Bill Kristol, too, thought it would be an uphill climb for Democrats to convince voters that they alone have become the party of freedom and liberty, even if Republicans have taken positions that could negate their traditional advantage. (Kristol said that, overall, Democrats have a better chance of tagging Republicans as extremists than as opponents of freedom, and that they should use infringements on freedom as a count in that larger indictument.) Michael Kazin, a Georgetown University historian and the author of What It Took to Win, a new history of the Democratic Party, agreed that the GOP has created a vulnerability by pursuing so many policies of “moral coercion that is sold as moral virtue,” but also argued that neither side can conclusively win the argument over liberty. “Freedom … is essentially a contested concept,” he said. “It is always going to be a political football.”

The stakes in this struggle are rising. The GOP-appointed majority on the Supreme Court appears set on a course of reversing previously guaranteed rights, and states under Republican control are barreling through that opening to restore a pre-’60s world in which citizens’ liberties varied much more, depending on where they lived. Even with unified Democratic control of the White House and Congress, Republican-led filibusters and defections within the Senate Democratic caucus have made it impossible for Congress to respond with legislation to consolidate a national floor of rights on such issues as voting, abortion, and LGBTQ equality.

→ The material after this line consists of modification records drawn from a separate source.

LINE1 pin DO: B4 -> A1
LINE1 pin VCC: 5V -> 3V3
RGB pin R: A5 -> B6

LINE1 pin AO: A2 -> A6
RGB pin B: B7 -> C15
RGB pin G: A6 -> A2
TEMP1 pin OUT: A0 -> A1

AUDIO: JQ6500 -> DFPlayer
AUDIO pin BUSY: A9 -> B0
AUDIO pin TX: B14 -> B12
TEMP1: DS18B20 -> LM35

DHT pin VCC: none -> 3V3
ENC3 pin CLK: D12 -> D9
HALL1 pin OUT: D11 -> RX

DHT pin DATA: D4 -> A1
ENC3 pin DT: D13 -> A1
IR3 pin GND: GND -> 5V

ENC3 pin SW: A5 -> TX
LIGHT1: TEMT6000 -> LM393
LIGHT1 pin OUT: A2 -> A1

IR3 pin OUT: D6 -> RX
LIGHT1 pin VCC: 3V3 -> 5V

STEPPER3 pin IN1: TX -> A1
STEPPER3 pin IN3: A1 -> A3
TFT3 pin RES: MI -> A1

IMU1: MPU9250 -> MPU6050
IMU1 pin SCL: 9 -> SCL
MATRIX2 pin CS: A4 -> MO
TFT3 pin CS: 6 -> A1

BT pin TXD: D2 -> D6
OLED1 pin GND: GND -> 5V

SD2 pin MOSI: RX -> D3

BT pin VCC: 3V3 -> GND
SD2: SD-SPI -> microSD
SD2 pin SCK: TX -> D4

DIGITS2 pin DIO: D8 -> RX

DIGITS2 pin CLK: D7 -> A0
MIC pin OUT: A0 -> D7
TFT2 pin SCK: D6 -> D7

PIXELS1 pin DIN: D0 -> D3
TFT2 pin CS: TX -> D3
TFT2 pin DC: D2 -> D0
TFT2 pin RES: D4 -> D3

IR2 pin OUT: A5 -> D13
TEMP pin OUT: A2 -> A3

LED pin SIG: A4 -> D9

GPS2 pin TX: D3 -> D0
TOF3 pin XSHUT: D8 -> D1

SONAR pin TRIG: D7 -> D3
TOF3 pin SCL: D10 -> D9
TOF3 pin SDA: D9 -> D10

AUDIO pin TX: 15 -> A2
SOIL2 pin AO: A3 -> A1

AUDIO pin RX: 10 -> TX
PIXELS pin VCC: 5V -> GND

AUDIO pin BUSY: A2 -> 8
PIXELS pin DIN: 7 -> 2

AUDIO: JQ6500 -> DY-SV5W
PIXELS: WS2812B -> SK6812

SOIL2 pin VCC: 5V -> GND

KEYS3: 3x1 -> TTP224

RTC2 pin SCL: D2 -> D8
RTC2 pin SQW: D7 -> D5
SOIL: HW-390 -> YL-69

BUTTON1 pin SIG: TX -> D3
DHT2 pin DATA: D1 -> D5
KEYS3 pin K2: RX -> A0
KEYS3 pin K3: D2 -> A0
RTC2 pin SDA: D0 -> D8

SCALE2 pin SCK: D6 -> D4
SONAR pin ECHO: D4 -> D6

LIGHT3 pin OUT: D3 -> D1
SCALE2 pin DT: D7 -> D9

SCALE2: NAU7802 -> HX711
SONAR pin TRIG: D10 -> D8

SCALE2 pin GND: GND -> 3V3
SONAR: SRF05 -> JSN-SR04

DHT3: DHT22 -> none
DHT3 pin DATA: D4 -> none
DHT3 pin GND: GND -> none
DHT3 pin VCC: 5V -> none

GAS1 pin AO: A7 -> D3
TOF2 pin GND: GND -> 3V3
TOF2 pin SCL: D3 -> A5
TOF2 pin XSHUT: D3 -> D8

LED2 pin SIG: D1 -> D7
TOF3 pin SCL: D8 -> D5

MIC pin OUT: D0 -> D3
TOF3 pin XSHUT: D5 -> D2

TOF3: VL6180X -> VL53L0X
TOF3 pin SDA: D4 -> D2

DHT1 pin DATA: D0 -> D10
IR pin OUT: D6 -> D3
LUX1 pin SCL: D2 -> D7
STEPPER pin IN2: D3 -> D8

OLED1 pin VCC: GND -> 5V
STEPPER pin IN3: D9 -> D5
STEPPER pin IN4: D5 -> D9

Given this environment, the years ahead could produce even more divergence in the way that states define freedom, depending on whether they are controlled by Democrats or Republicans. That means gubernatorial races are becoming a new front line in determining Americans’ basic rights. “Being a governor now is the most important job you can have in American government,” Shapiro said. “It is … the place where we are going to have to defend these fundamental freedoms.”